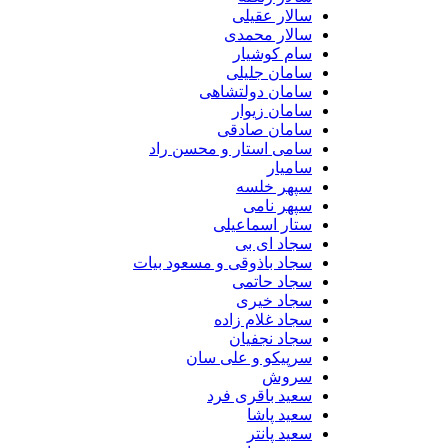
سالار عقیلی
سالار محمدی
سام کوشیار
سامان جلیلی
سامان دولتشاهی
سامان زیوار
سامان صادقی
سامی استار و محسن راد
سامیار
سپهر خلسه
سپهر نامی
ستار اسماعیلی
سجاد ای بی
سجاد باذوقی و مسعود بیات
سجاد حاتمی
سجاد خیری
سجاد غلام زاده
سجاد نجفیان
سرپیکو و علی سان
سروش
سعید باقری فرد
سعید پاشا
سعید پانتر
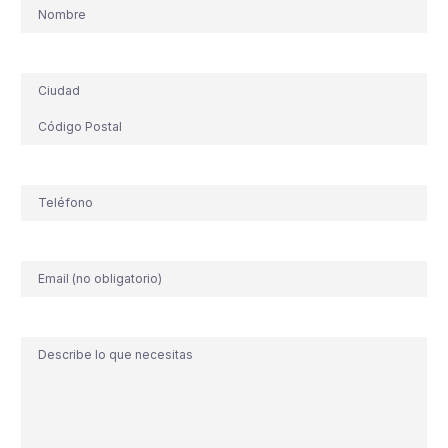
Nombre
Dirección
Teléfono
(Obligatorio)
Correo
electrónico
Comentario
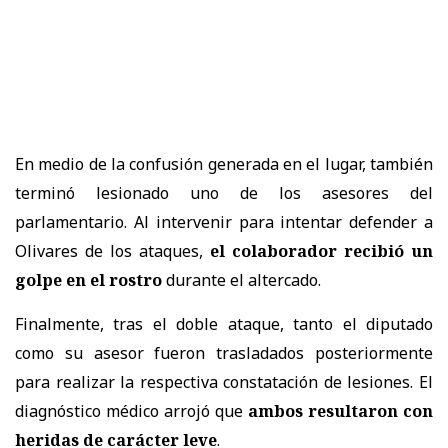
En medio de la confusión generada en el lugar, también
terminó lesionado uno de los asesores del
parlamentario. Al intervenir para intentar defender a
Olivares de los ataques,
el colaborador recibió un
golpe en el rostro
durante el altercado.
Finalmente, tras el doble ataque, tanto el diputado
como su asesor fueron trasladados posteriormente
para realizar la respectiva constatación de lesiones. El
diagnóstico médico arrojó que
ambos resultaron con
heridas de carácter leve
.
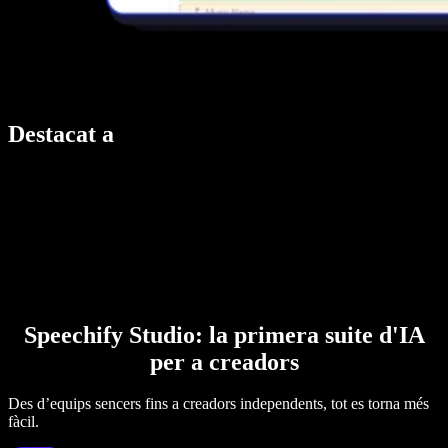
Destacat a
Speechify Studio: la primera suite d'IA
per a creadors
Des d’equips sencers fins a creadors independents, tot es torna més
fàcil.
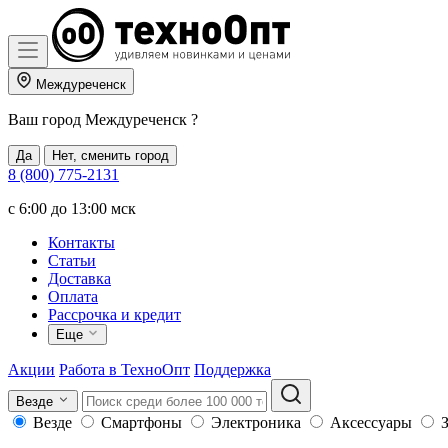
Междуреченск
Ваш город
Междуреченск
?
Да
Нет, сменить город
8 (800) 775-2131
c 6:00 до 13:00 мск
Контакты
Статьи
Доставка
Оплата
Рассрочка и кредит
Еще
Акции
Работа в ТехноОпт
Поддержка
Везде
Везде
Смартфоны
Электроника
Аксессуары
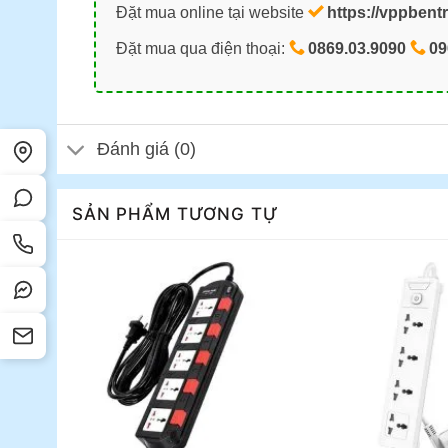
Đặt mua online tại website
https://vppbent
Đặt mua qua điện thoại:
0869.03.9090
09
Đánh giá (0)
SẢN PHẨM TƯƠNG TỰ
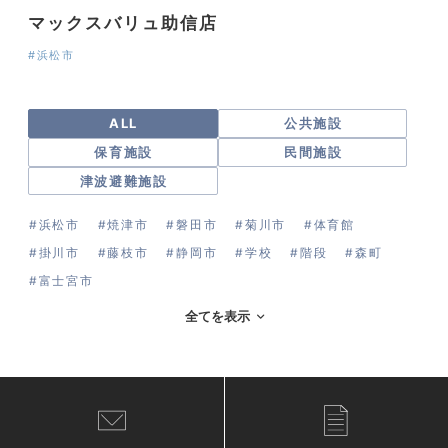
マックスバリュ助信店
#浜松市
ALL
公共施設
保育施設
民間施設
津波避難施設
#浜松市
#焼津市
#磐田市
#菊川市
#体育館
#掛川市
#藤枝市
#静岡市
#学校
#階段
#森町
#富士宮市
全てを表示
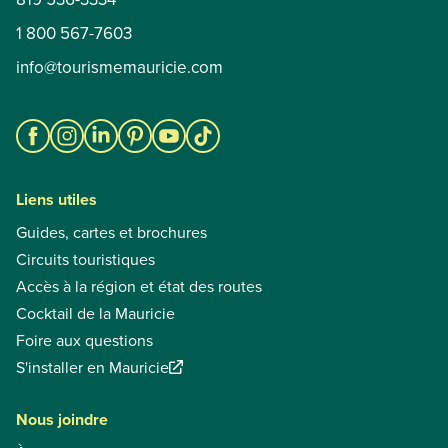
1 800 567-7603
info@tourismemauricie.com
Liens utiles
Guides, cartes et brochures
Circuits touristiques
Accès à la région et état des routes
Cocktail de la Mauricie
Foire aux questions
S'installer en Mauricie
Nous joindre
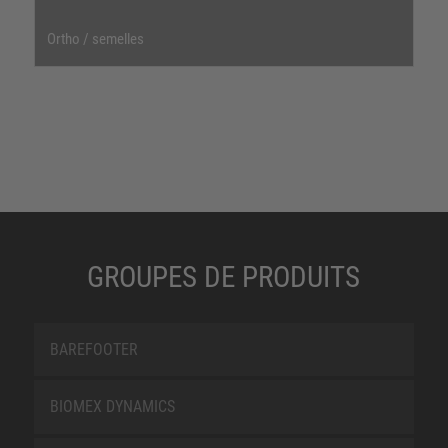
Ortho / semelles
GROUPES DE PRODUITS
BAREFOOTER
BIOMEX DYNAMICS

....................

§ Directive
Return every line of the items exactly as it appears, from the line containing "1 800 567-7603" down through the end of the items, including both ends, and omit the pictures from your answer.

§ Written solution
1 800 567-7603
info@tourismemauricie.com
Liens utiles
Guides, cartes et brochures
Circuits touristiques
Accès à la région et état des routes
Cocktail de la Mauricie
Foire aux questions
S'installer en Mauricie
Nous joindre
Ortho / semelles
GROUPES DE PRODUITS
BAREFOOTER
BIOMEX DYNAMICS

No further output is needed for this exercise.